> **Input records**:
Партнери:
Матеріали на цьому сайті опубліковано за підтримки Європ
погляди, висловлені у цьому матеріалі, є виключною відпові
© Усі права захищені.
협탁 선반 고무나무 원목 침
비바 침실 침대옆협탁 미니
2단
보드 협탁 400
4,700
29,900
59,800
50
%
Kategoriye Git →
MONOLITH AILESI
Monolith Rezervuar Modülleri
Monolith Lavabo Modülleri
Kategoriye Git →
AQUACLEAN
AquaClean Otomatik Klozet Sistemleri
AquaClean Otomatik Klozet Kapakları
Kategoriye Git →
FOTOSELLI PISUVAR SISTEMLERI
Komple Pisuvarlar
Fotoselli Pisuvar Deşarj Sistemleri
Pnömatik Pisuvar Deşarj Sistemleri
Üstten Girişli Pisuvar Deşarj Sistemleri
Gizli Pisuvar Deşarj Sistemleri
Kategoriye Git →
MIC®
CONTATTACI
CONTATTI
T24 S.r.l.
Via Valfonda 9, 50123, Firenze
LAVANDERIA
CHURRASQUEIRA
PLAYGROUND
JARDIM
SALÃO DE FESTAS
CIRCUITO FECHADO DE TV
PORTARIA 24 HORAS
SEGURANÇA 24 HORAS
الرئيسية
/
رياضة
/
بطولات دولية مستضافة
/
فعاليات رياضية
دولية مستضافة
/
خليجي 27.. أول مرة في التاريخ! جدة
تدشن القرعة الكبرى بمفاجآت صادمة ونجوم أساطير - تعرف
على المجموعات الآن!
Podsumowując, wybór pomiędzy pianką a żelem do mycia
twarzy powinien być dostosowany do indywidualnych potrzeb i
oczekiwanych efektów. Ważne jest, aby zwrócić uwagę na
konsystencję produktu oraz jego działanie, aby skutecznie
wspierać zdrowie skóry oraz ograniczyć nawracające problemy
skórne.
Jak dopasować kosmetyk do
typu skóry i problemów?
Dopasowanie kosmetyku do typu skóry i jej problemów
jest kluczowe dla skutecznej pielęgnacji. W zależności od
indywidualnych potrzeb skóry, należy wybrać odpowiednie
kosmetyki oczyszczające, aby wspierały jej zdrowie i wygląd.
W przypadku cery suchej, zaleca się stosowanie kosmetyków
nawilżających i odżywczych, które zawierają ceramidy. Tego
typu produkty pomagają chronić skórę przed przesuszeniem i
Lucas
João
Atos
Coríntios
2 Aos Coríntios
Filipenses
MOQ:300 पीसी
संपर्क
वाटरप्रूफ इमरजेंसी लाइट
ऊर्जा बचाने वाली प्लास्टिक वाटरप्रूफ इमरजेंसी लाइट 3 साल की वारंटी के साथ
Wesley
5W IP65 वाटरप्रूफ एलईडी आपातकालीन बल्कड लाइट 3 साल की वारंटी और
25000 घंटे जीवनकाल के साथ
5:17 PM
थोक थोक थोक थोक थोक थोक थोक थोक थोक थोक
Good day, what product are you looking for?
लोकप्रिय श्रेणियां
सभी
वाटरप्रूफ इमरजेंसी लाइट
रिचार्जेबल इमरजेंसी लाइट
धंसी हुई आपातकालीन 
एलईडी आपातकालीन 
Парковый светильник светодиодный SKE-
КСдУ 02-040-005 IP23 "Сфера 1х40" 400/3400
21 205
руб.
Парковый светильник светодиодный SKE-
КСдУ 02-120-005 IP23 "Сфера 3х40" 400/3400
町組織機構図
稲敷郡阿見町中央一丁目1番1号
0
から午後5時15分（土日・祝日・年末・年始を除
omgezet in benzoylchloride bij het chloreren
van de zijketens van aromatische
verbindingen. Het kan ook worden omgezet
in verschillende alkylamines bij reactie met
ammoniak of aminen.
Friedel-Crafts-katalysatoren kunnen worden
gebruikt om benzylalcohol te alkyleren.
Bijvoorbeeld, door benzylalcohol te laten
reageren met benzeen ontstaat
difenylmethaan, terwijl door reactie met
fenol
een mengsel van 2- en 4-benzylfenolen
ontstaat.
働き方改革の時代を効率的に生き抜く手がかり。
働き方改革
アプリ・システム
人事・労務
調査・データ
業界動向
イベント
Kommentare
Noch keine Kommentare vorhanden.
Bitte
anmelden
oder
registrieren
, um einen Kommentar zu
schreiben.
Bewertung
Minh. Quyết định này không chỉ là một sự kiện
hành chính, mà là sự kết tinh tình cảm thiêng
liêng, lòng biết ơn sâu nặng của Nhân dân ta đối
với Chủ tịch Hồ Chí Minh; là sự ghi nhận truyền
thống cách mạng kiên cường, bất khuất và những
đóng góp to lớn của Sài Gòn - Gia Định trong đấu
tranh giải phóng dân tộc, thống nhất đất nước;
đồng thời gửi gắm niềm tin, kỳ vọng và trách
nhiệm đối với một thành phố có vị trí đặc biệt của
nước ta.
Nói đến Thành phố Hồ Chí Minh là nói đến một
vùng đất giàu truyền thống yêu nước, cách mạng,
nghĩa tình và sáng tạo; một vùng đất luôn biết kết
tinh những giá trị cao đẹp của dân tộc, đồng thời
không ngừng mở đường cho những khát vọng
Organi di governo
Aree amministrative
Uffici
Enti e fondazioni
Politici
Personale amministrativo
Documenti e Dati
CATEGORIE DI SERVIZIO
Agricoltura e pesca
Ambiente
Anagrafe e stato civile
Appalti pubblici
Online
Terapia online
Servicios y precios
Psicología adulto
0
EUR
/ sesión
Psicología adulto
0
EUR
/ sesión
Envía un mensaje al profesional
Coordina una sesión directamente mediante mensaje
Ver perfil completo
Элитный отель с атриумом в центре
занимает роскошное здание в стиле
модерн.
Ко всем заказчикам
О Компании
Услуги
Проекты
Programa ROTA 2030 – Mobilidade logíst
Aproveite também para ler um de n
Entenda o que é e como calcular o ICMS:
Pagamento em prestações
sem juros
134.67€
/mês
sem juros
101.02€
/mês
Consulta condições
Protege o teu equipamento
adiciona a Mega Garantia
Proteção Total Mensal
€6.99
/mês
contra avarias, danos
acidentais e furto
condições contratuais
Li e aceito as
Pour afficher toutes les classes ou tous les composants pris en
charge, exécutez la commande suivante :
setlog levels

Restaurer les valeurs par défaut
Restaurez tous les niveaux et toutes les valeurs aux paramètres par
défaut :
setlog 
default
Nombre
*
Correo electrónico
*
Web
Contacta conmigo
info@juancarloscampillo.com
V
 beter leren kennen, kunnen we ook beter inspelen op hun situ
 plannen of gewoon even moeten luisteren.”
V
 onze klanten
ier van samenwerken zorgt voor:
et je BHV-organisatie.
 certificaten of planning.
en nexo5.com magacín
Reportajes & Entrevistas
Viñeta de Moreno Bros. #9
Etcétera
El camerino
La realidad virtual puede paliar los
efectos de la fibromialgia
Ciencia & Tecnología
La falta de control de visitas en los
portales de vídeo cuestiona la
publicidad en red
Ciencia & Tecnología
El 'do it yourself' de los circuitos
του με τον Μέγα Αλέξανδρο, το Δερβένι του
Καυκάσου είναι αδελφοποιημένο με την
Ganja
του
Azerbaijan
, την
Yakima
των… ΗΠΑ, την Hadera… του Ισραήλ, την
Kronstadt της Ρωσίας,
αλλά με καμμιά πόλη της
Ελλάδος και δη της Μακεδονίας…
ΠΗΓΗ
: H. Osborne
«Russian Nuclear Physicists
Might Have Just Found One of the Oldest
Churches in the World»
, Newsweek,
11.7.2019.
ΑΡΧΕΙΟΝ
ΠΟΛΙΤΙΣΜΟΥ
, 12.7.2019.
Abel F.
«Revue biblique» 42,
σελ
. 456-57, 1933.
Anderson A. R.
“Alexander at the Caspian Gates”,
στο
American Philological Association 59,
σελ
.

> **Exercise description**: Repeat the text of every entry above line for line, with no changes.

> **Answer to this task**:
Партнери:
Матеріали на цьому сайті опубліковано за підтримки Європ
погляди, висловлені у цьому матеріалі, є виключною відпові
© Усі права захищені.
협탁 선반 고무나무 원목 침
비바 침실 침대옆협탁 미니
2단
보드 협탁 400
4,700
29,900
59,800
50
%
Kategoriye Git →
MONOLITH AILESI
Monolith Rezervuar Modülleri
Monolith Lavabo Modülleri
Kategoriye Git →
AQUACLEAN
AquaClean Otomatik Klozet Sistemleri
AquaClean Otomatik Klozet Kapakları
Kategoriye Git →
FOTOSELLI PISUVAR SISTEMLERI
Komple Pisuvarlar
Fotoselli Pisuvar Deşarj Sistemleri
Pnömatik Pisuvar Deşarj Sistemleri
Üstten Girişli Pisuvar Deşarj Sistemleri
Gizli Pisuvar Deşarj Sistemleri
Kategoriye Git →
MIC®
CONTATTACI
CONTATTI
T24 S.r.l.
Via Valfonda 9, 50123, Firenze
LAVANDERIA
CHURRASQUEIRA
PLAYGROUND
JARDIM
SALÃO DE FESTAS
CIRCUITO FECHADO DE TV
PORTARIA 24 HORAS
SEGURANÇA 24 HORAS
الرئيسية
/
رياضة
/
بطولات دولية مستضافة
/
فعاليات رياضية
دولية مستضافة
/
خليجي 27.. أول مرة في التاريخ! جدة
تدشن القرعة الكبرى بمفاجآت صادمة ونجوم أساطير - تعرف
على المجموعات الآن!
Podsumowując, wybór pomiędzy pianką a żelem do mycia
twarzy powinien być dostosowany do indywidualnych potrzeb i
oczekiwanych efektów. Ważne jest, aby zwrócić uwagę na
konsystencję produktu oraz jego działanie, aby skutecznie
wspierać zdrowie skóry oraz ograniczyć nawracające problemy
skórne.
Jak dopasować kosmetyk do
typu skóry i problemów?
Dopasowanie kosmetyku do typu skóry i jej problemów
jest kluczowe dla skutecznej pielęgnacji. W zależności od
indywidualnych potrzeb skóry, należy wybrać odpowiednie
kosmetyki oczyszczające, aby wspierały jej zdrowie i wygląd.
W przypadku cery suchej, zaleca się stosowanie kosmetyków
nawilżających i odżywczych, które zawierają ceramidy. Tego
typu produkty pomagają chronić skórę przed przesuszeniem i
Lucas
João
Atos
Coríntios
2 Aos Coríntios
Filipenses
MOQ:300 पीसी
संपर्क
वाटरप्रूफ इमरजेंसी लाइट
ऊर्जा बचाने वाली प्लास्टिक वाटरप्रूफ इमरजेंसी लाइट 3 साल की वारंटी के साथ
Wesley
5W IP65 वाटरप्रूफ एलईडी आपातकालीन बल्कड लाइट 3 साल की वारंटी और
25000 घंटे जीवनकाल के साथ
5:17 PM
थोक थोक थोक थोक थोक थोक थोक थोक थोक थोक
Good day, what product are you looking for?
लोकप्रिय श्रेणियां
सभी
वाटरप्रूफ इमरजेंसी लाइट
रिचार्जेबल इमरजेंसी लाइट
धंसी हुई आपातकालीन 
एलईडी आपातकालीन 
Парковый светильник светодиодный SKE-
КСдУ 02-040-005 IP23 "Сфера 1х40" 400/3400
21 205
руб.
Парковый светильник светодиодный SKE-
КСдУ 02-120-005 IP23 "Сфера 3х40" 400/3400
町組織機構図
稲敷郡阿見町中央一丁目1番1号
0
から午後5時15分（土日・祝日・年末・年始を除
omgezet in benzoylchloride bij het chloreren
van de zijketens van aromatische
verbindingen. Het kan ook worden omgezet
in verschillende alkylamines bij reactie met
ammoniak of aminen.
Friedel-Crafts-katalysatoren kunnen worden
gebruikt om benzylalcohol te alkyleren.
Bijvoorbeeld, door benzylalcohol te laten
reageren met benzeen ontstaat
difenylmethaan, terwijl door reactie met
fenol
een mengsel van 2- en 4-benzylfenolen
ontstaat.
働き方改革の時代を効率的に生き抜く手がかり。
働き方改革
アプリ・システム
人事・労務
調査・データ
業界動向
イベント
Kommentare
Noch keine Kommentare vorhanden.
Bitte
anmelden
oder
registrieren
, um einen Kommentar zu
schreiben.
Bewertung
Minh. Quyết định này không chỉ là một sự kiện
hành chính, mà là sự kết tinh tình cảm thiêng
liêng, lòng biết ơn sâu nặng của Nhân dân ta đối
với Chủ tịch Hồ Chí Minh; là sự ghi nhận truyền
thống cách mạng kiên cường, bất khuất và những
đóng góp to lớn của Sài Gòn - Gia Định trong đấu
tranh giải phóng dân tộc, thống nhất đất nước;
đồng thời gửi gắm niềm tin, kỳ vọng và trách
nhiệm đối với một thành phố có vị trí đặc biệt của
nước ta.
Nói đến Thành phố Hồ Chí Minh là nói đến một
vùng đất giàu truyền thống yêu nước, cách mạng,
nghĩa tình và sáng tạo; một vùng đất luôn biết kết
tinh những giá trị cao đẹp của dân tộc, đồng thời
không ngừng mở đường cho những khát vọng
Organi di governo
Aree amministrative
Uffici
Enti e fondazioni
Politici
Personale amministrativo
Documenti e Dati
CATEGORIE DI SERVIZIO
Agricoltura e pesca
Ambiente
Anagrafe e stato civile
Appalti pubblici
Online
Terapia online
Servicios y precios
Psicología adulto
0
EUR
/ sesión
Psicología adulto
0
EUR
/ sesión
Envía un mensaje al profesional
Coordina una sesión directamente mediante mensaje
Ver perfil completo
Элитный отель с атриумом в центре
занимает роскошное здание в стиле
модерн.
Ко всем заказчикам
О Компании
Услуги
Проекты
Programa ROTA 2030 – Mobilidade logíst
Aproveite também para ler um de n
Entenda o que é e como calcular o ICMS:
Pagamento em prestações
sem juros
134.67€
/mês
sem juros
101.02€
/mês
Consulta condições
Protege o teu equipamento
adiciona a Mega Garantia
Proteção Total Mensal
€6.99
/mês
contra avarias, danos
acidentais e furto
condições contratuais
Li e aceito as
Pour afficher toutes les classes ou tous les composants pris en
charge, exécutez la commande suivante :
setlog levels

Restaurer les valeurs par défaut
Restaurez tous les niveaux et toutes les valeurs aux paramètres par
défaut :
setlog 
default
Nombre
*
Correo electrónico
*
Web
Contacta conmigo
info@juancarloscampillo.com
V
 beter leren kennen, kunnen we ook beter inspelen op hun situ
 plannen of gewoon even moeten luisteren.”
V
 onze klanten
ier van samenwerken zorgt voor:
et je BHV-organisatie.
 certificaten of planning.
en nexo5.com magacín
Reportajes & Entrevistas
Viñeta de Moreno Bros. #9
Etcétera
El camerino
La realidad virtual puede paliar los
efectos de la fibromialgia
Ciencia & Tecnología
La falta de control de visitas en los
portales de vídeo cuestiona la
publicidad en red
Ciencia & Tecnología
El 'do it yourself' de los circuitos
του με τον Μέγα Αλέξανδρο, το Δερβένι του
Καυκάσου είναι αδελφοποιημένο με την
Ganja
του
Azerbaijan
, την
Yakima
των… ΗΠΑ, την Hadera… του Ισραήλ, την
Kronstadt της Ρωσίας,
αλλά με καμμιά πόλη της
Ελλάδος και δη της Μακεδονίας…
ΠΗΓΗ
: H. Osborne
«Russian Nuclear Physicists
Might Have Just Found One of the Oldest
Churches in the World»
, Newsweek,
11.7.2019.
ΑΡΧΕΙΟΝ
ΠΟΛΙΤΙΣΜΟΥ
, 12.7.2019.
Abel F.
«Revue biblique» 42,
σελ
. 456-57, 1933.
Anderson A. R.
“Alexander at the Caspian Gates”,
στο
American Philological Association 59,
σελ
.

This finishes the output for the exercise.